A mãe atua como espaço livre de travessia para o mundo em construção. A figura paterna aparece como elemento repressor na jornada, mas nada que atrapalhe seus objetivos: “Meu pai nunca a desafiou [mãe], nunca levantou um dedo para tirá-la da sua rotina diária. Acho que na cabeça dela, me limitar seria uma forma de mau trato”.
Aprendendo com a mãe que o desprendimento representa os sonhos e a esperança da liberdade, Megan só encerra sua caminhada quando a pontes entre o coração materno e o mundo rompem-se com a violência inesperada da morte.

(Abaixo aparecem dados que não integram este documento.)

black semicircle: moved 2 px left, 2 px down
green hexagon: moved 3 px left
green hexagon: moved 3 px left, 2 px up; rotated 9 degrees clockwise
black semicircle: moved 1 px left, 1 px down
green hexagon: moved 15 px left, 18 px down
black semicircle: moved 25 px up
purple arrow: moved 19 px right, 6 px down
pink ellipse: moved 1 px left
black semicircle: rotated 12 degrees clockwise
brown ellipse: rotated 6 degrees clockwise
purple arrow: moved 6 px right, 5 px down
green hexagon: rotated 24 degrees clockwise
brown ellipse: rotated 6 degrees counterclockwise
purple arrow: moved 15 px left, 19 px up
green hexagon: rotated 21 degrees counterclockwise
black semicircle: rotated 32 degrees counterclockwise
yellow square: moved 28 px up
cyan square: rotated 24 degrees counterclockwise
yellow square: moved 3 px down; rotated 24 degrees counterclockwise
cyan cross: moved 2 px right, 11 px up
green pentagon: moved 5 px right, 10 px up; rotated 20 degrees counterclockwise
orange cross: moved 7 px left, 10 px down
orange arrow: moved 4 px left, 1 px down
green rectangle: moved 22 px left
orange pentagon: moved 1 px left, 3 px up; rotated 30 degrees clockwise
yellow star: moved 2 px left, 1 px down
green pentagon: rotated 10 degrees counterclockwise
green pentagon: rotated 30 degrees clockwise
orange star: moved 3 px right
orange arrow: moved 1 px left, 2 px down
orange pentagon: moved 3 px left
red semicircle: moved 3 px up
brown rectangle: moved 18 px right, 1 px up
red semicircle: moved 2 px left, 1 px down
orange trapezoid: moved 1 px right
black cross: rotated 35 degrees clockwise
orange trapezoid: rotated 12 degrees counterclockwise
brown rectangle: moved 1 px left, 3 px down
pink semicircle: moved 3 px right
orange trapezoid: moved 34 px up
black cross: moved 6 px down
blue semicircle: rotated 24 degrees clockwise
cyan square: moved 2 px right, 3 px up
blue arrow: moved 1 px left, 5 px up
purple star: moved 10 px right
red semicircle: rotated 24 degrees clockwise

Após o falecimento da mãe, é hora de voltar. A dispersão e a identidade flâneur convertem-se em fechadura-porta-casa. Agora é preciso sentar no sofá, tomar um leite quente e ser importunada por todos os espíritos que o passado guardou na mochila. Quantos territórios te perseguem? Quando amores não enterrados te perturbam? Quantas feridas não cicatrizaram na memória? Qual o preço de percorrer tantos universos em busca da liberdade? Os fantasmas “querem saber por que você os abandonou?”.
O trânsito pelo mundo é encerrado (por enquanto) na casa da falecida mãe, em Vermont, sozinha. O lar materno é chave para o auto-conhecimento. Recolher-se para o descanso, até que novas aventuras e convites para futuros saltos apareçam por aí.
“Meu primeiro instinto é fugir, ir embora, simplesmente se esquivar da questão e evitar a situação. Mas não há pra onde fugir. Por que fui embora todas aquelas vezes? Eu não sei por quê!”
Num encontro com o espírito da mãe, ela confessa que suas fugas pelo mundo resultaram em profundas crises existenciais. A solidão da caminhada a obrigou a entender seus conflitos pessoais sozinha, já que, até então, nunca compreendeu por que as pessoas foram tão horríveis com ela, porque estava deslocada de tudo.
Precisamos sentir saudade, talvez esse foi o erro de Megan: negligenciar tal sentimento.
Sentada na varanda da velha casa, ela pensa: “No fim, o que realmente importava era o que eu pensava, como eu respondia às minhas próprias perguntas. Demorei muito tempo pra perceber isso. E com o tempo, eu fiquei verdadeiramente feliz comigo mesma.”
O retorno ao antigo lar move a pergunta final: “A sua cidade natal se importa com você?”
Somos como Megan. Sujeitos em construção/contradição. Um pedaço de muitos lugares, cacos de muitas esquinas, retalhos de amores feridos, rupturas em busca de aconchego, mutações diárias, ilhas desconhecidas. Somos conexões de olhares e sabores de cidades passadas. De nenhum lugar, de todos os lugares.
No final, o cheiro da infância nos torna pessoas fortes.